The first section of my novel is now in a much better state and, but for a (hopefully final) pass, complete. I started work on the next section, reshuffled everything into a better order and began the laborious process of making the joins not look like joins. As I was doing that, an idea that had been nothing but a seed kept in a drawer for the next spring suddenly appeared fully grown (abandon metaphor, abandon metaphor).

There’s a piece in the National Museum of Scotland called the Ballachulish Goddess. The first time I saw it in the museum, I couldn’t step away from it. There’s a power in the figure that speaks to something in me, maybe psychological, maybe some kind of racial memory, whatever, I’ve never been able to forget it. Every time I go to the Museum (which is every time I’m in Edinburgh, I love that place and am eternally jealous of Zoe Strachan, who for a time was Writer-in-Residence there, one of my dream jobs) the first thing I visit is the Goddess.
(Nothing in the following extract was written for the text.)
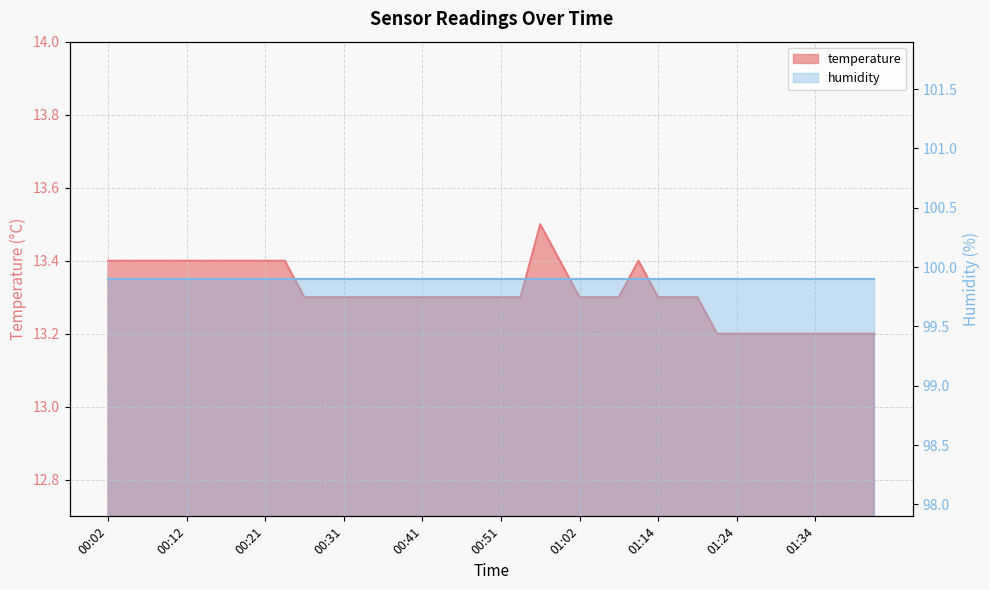

What is the label of the 11th point from the right?

01:17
In January 2012 the Museum ran a Twitter fiction competition that I entered. You had to pick a piece from the museum and write a 140 character story about it. Obviously, I chose the Goddess and wrote this:

He can feel the goddess’ iron eyes staring, wooden hardness. Guilt oak-heavy he buries it beside her in the Ballachulish bog.
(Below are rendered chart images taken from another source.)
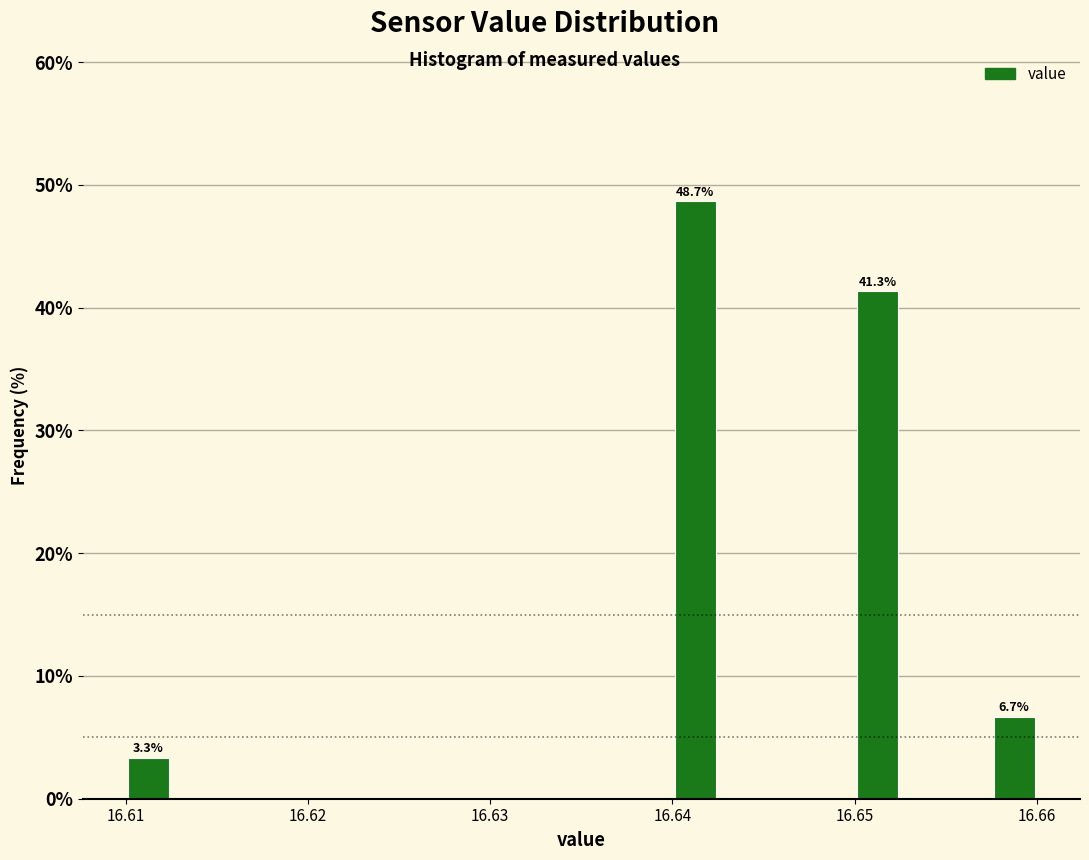

Around what value on the x-axis is the tallest bar? Give the approximate position of its centre, as read against the axis.

16.641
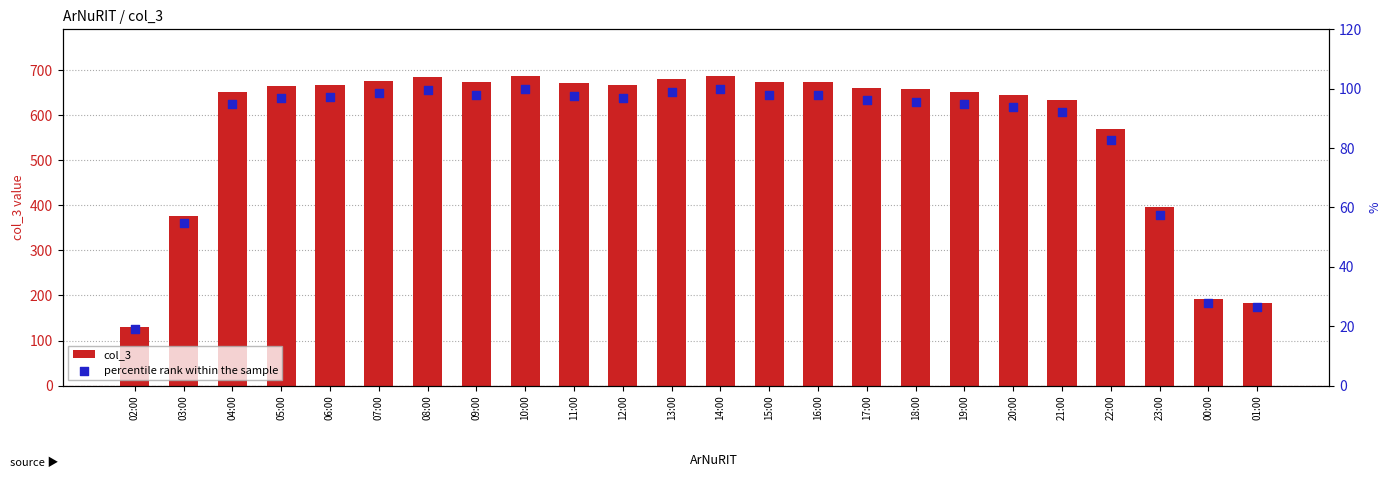

At how many categories does at least one series exceed 229?

21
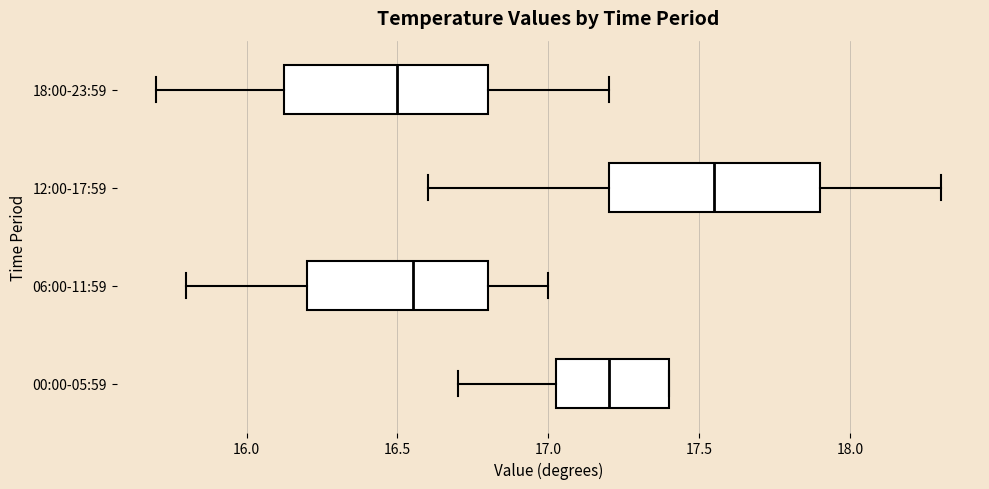

Reading bottom to top, read every box against the x-axis: the position of its median line, the range the box covers, and the ends of its whiskers. The values are not printed on the chart, so give them approximately, as read against the axis.

00:00-05:59: median 17.20, box 17.05 to 17.40, whiskers 16.70 to 17.40
06:00-11:59: median 16.55, box 16.20 to 16.80, whiskers 15.80 to 17.00
12:00-17:59: median 17.55, box 17.20 to 17.90, whiskers 16.60 to 18.30
18:00-23:59: median 16.50, box 16.15 to 16.80, whiskers 15.70 to 17.20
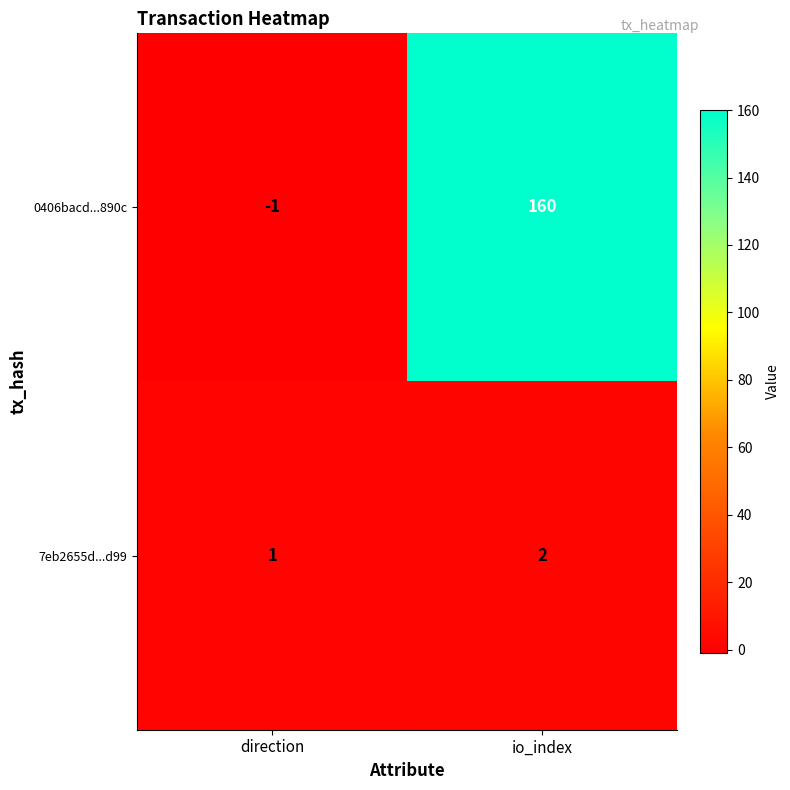

List the series in order of their peak value, highest first.

0406bacd...890c, 7eb2655d...d99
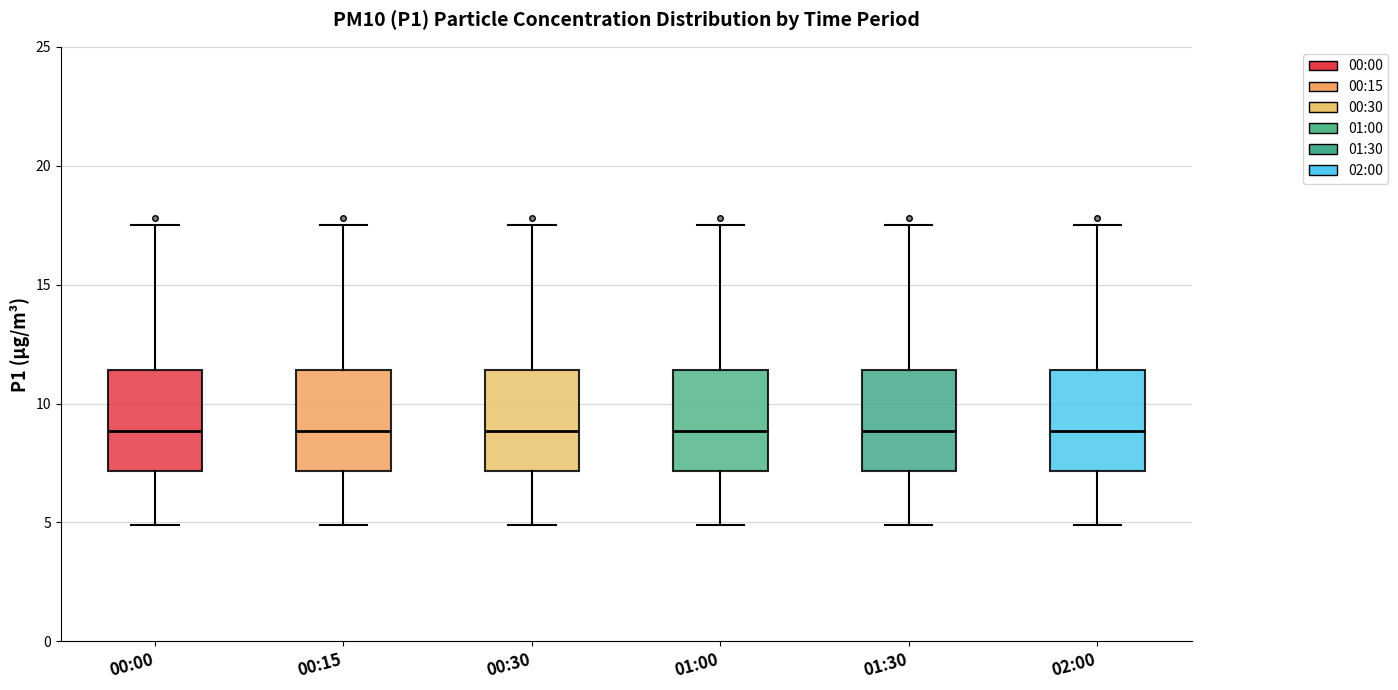

Reading left to right, transcribe this box plot: for each box, give where its median line is, the range the box spans, and where its two whiskers end, as read against the y-axis. The values are not printed on the chart, so give them approximately, as read against the axis.

00:00: median 9.0, box 7.0 to 11.5, whiskers 5.0 to 17.5
00:15: median 9.0, box 7.0 to 11.5, whiskers 5.0 to 17.5
00:30: median 9.0, box 7.0 to 11.5, whiskers 5.0 to 17.5
01:00: median 9.0, box 7.0 to 11.5, whiskers 5.0 to 17.5
01:30: median 9.0, box 7.0 to 11.5, whiskers 5.0 to 17.5
02:00: median 9.0, box 7.0 to 11.5, whiskers 5.0 to 17.5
I didn’t win, but Jeff Sanders, a Project Manager for 2015 as the Year of Scottish Archaeology, responded to the story and very kindly sent me a PDF of the original report on the finding of the Goddess in 1880. I read it with fascination and a new story began to form, but which I pushed aside until a few weeks ago when I found I could ignore it no longer. I started writing.

I am now more than 10’000 words through what will eventually be a novella (I’d guess around 30’000 words, making it all but unpublishable, but hey ho) in the Scottish Gothic tradition (think R. L. Stevenson or James Hogg) inspired by (but in no way about) the Ballachulish Goddess. I’m having a huge amount of fun with it and I’m enjoying writing again. Redrafting can be highly dispiriting since much of it is ‘cut and paste’, proof-reading for typos, fact checking and, as I said above, ironing out wrinkles. Writing a first draft is an adventure, creating characters, inventing a world for them, putting them in it, winding them up and watching them go. This writing one story and editing another at the same time seems to be working for me, as I can move back and forth as my mood takes me, and since they are so hugely different, there’s no chance of one bleeding into the other.

To change the subject entirely, I have just started reading Pippa Goldschmidt’s debut novel The Falling Sky (just published by Freight). It is fantastic. Check it out.

2 thoughts on “The Ballachulish Goddess

  1. Hi Iain – I’m one of the other shortlisted authors, Elizabeth Kay (Beware of Men with Moustaches). Your book sounds really interesting, and I’m looking forward to the publication of the opening chapters so that I can read it. Had a peek at your impressive poetry record – you may find my entry amusing. I’m a Dawkins fan too, incidentally.

    1. Hi Elizabeth, thanks for making contact. The whole list looks great and I can’t wait to read all the chapters, too. Getting nervous as we get closer to the announcement. Best of luck.